E' tutta per loro la copertina della vittoria in gara-4 delle Nba Finals ai danni degli indomiti Cleveland Cavaliers di questa esaltante serie. Kerr&Curry, la premiata ditta che vuole riportare il titolo in California a quattro decenni di distanza dall'ultima volta. Gli unici a poter fermare la corsa irrefrenabile del Re, quel LeBron James, altro uomo in missione per se stesso e per una città intera, desiderosa di scrollarsi per un po', quantomeno in campo cestistico, l'etichetta di perdente (mistake on the lake, dicono da quelle parti). In estate James aveva dichiarato di essere tornato per vincere, perchè trionfare a casa propria avrebbe avuto un sapore speciale, ancora più dolce dei fasti della Florida. Ed è stato di parola, LeBron. Dopo una regular season altalenante ha preso sulle sue poderose spalle le sorti della franchigia, ancor più responsabilizzato dagli infortuni di Love e Irving, principali vassalli alla sua corte. Ha convinto quel che restava del gruppo (out anche Varejao, ndr) che sì, il titolo si poteva ancora vincere, a patto di restare compatti e seguirlo senza esitazioni.

In gara-4 Timo Mozgov ha messo a segno 28 punti, e buona parte della sua produzione offensiva dipende dal Prescelto, unico nel valorizzare le qualità di chi gli gioca a fianco, un po' come Steve Nash, altro artista del gioco, che però non ha mai avuto la possibilità di giocarsi realmente il titolo.
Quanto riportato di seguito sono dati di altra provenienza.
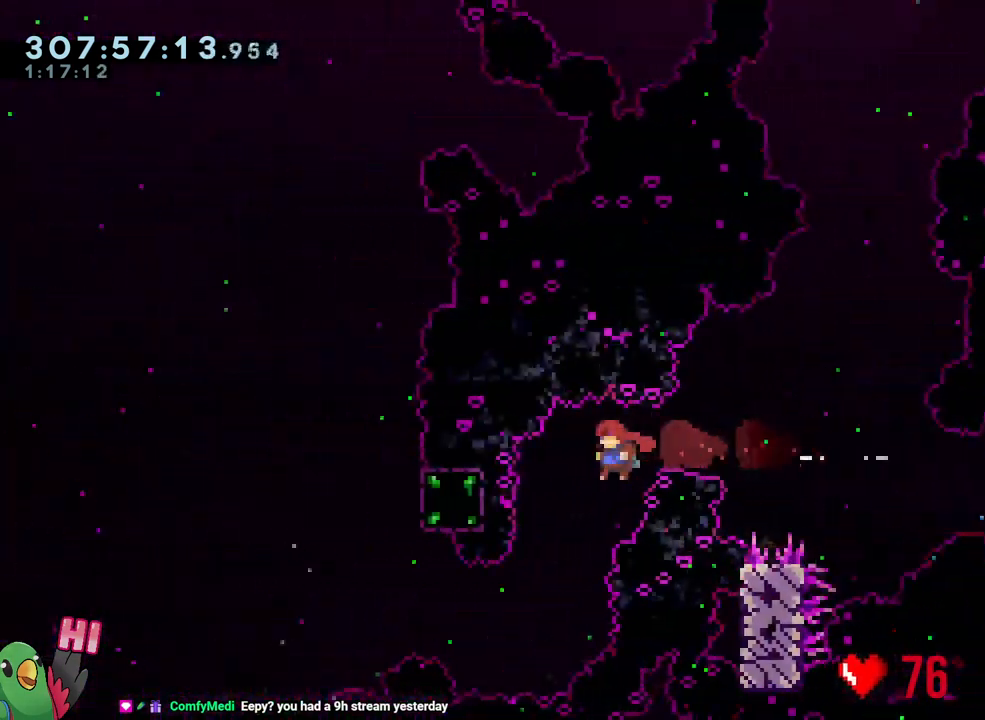
{"buttons": [], "left_stick": "up", "right_stick": "center", "events": [[50, "left_stick", "center"], [167, "L2", "up"], [233, "left_stick", "up"], [350, "Y", "down"], [483, "Y", "up"]]}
L'unico ostacolo alla realizzazione del sogno, di un trionfo che proietterebbe definitivamente LeBron nell'Olimpo Nba è rappresentato dalla coppia Kerr&Curry. Anche per loro il momento di vincere è adesso. Un'occasione da non lasciarsi sfuggire, perchè è facile pensare che sarà possibile ritornare in finale in futuro, ma è ben più difficile riuscirci (chiedere ad un'altra coppia famosa, Durant-Westbrook, per informazioni). E che l'appuntamento con il titolo non sia rinviabile deve averlo pensato prima di tutti il coach dei Warriors che, con una mossa tanto logica quanto rischiosa, ha stravolto la sua strategia tattica, modificato il quintetto e lasciato a sedere il suo centro titolare, Andrew Bogut, per far spazio al giocatore più utile di questa serie, quell'Andre Iguodala che dopo la medaglia d'oro alle Olimpiadi di Londra 2012 cerca ora di aggiungere un anello come coronamento di un'intera carriera.
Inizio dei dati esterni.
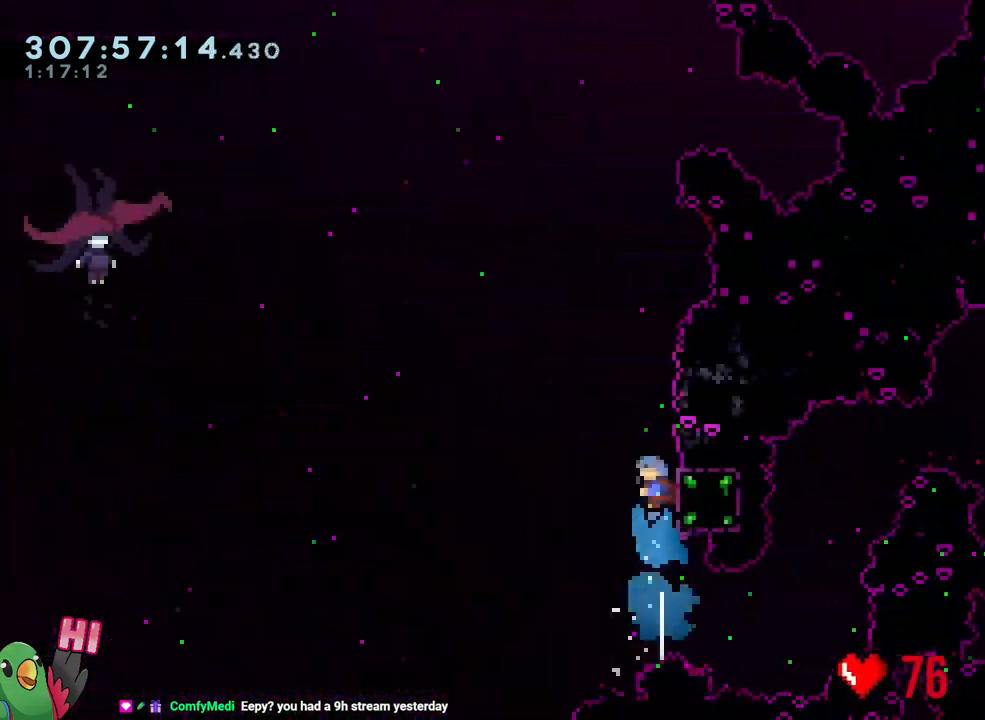
{"buttons": ["B"], "left_stick": "up-left", "right_stick": "center", "events": [[50, "B", "down"], [67, "left_stick", "up-left"]]}
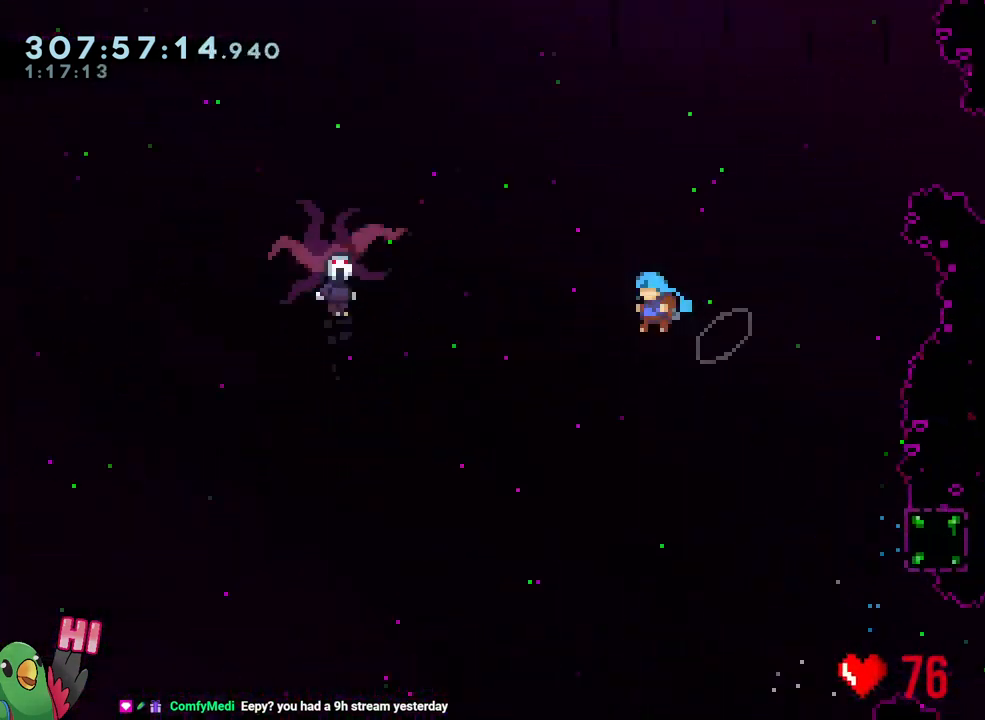
{"buttons": [], "left_stick": "center", "right_stick": "center", "events": [[100, "R2", "down"], [100, "left_stick", "center"], [183, "B", "up"], [233, "R2", "up"]]}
Curry ha sofferto maledettamente nei primi tre episodi della serie. Tecnicamente ed emotivamente. Tiri sbagliati, palle perse, percentuali orribili al tiro. Critiche e dubbi lo hanno fatto vacillare. In gara-4 si è ripresentato per quello che è, l'mvp della regular season, e ha riportato la serie in parità. James, novello Forrest Gump, ha dichiarato di essere un po' stanco (ne ha ben donde), con l'aria di chi sa che i conti si fanno alla fine, e che lasciar sul terreno una gara persa di 20 è meglio che fronteggiare una sconfitta giunta all'ultimo tiro. Il Re non si fermerà, darà tutto finchè queste Finals non saranno terminate e, quale che sia l'esito, uscirà se possibile ancora più forte da questa stagione, in cui ha fatto tutto da solo, senza i Riley e i Wade del passato a coprirgli le spalle. La sfida con i Warriors ricomincia da qui, in un thriller di cui nessuno può ancora conoscere il finale.